18 May 2018
Driving is a Privilege, Not a Right – By Interchange Australia Consultant, Suzanne Eustace
Driving is an important part of a person’s lifestyle and represents freedom and independence, especially in a rural area. It is a complex task involving physical ability, good vision, cognitive ability and emotional skills. Any loss of function or changes due to ageing, illness or injury may affect a person’s ability to drive safely. Sometimes people are not aware of changes in their ability to drive, and an outside professional (for example, a GP) has to make the difficult decision as to whether or not they can continue to do so.
It is your responsibility to ensure that you are medically fit to drive. The law requires that all licensed drivers are to report to the RMS any long-term or permanent medical conditions that are likely to affect your ability to drive safely.
If the RMS request a medical report from your treating doctor or specialist, it might lead to an Occupational Therapy driving assessment. This will determine if the medical condition impacts on your ability to drive safely and legally. The test involves an on-road and off-road assessment and can take up to 2 hours to complete. The cost for the assessment is not covered by the RMS, but private health insurance might cover some of it. The Occupational Therapist will give you immediate feedback on your ability to drive and write a report, which is then sent to the RMS Medical Unit.
The Occupational Therapist will make recommendations related to “fitness to drive.” It may be the case that no intervention is required, or that a person’s fitness to drive is dependent on certain conditions, for example: limited distance or daylight only. Sometimes, driving can require a particular vehicle modification, for example: a steering aid, hand controls or extended mirrors.
Driving enables some individuals to overcome isolation and allow them to re-engage in social activities and participate in the workforce. However, education is important in relation to driving whilst having a potentially fluctuating health condition. The need to be fit to drive is important to all those around us as well, as sometimes just a change in medication can cause variance in our ability to react to sudden changes in the road conditions.
Interchange Australia can help with transport for shopping, medical appointments and social activities to aid people with a disability and for those who are older, to reconnect with the community despite the loss of their driving licence.

▶ Your objective
List every ability or skill that the text on fitness to drive says the task of driving involves.

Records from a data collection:
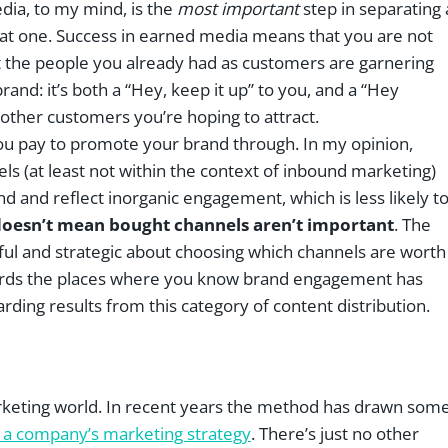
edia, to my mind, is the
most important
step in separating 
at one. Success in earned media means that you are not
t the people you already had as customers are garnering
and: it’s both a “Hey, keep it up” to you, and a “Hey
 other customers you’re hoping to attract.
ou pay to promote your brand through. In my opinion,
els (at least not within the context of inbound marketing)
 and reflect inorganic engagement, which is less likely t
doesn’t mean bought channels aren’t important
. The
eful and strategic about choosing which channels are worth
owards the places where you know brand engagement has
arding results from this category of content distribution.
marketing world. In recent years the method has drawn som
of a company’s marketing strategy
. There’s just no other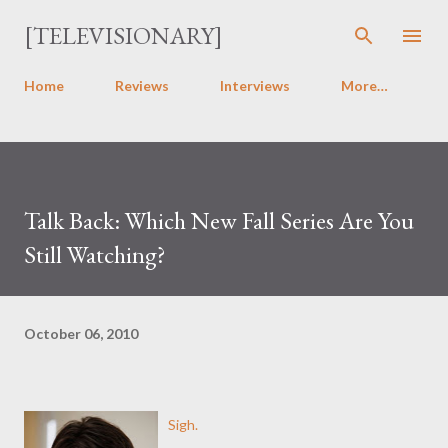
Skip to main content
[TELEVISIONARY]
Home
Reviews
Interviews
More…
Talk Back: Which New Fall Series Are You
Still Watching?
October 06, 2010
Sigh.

---

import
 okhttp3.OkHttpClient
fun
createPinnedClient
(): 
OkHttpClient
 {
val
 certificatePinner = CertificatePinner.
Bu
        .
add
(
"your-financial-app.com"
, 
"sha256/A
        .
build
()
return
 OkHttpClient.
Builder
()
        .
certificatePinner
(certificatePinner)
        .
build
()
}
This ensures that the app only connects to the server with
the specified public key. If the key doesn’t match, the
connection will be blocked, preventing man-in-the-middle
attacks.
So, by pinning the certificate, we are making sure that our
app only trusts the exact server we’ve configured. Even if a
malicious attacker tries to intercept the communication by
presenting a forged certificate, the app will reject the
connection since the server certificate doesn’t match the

...

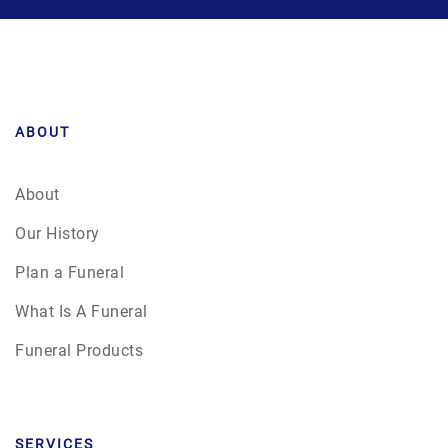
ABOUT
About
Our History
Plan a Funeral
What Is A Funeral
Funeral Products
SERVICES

▶ Answer for the task
- Physical ability
- Good vision
- Cognitive ability
- Emotional skills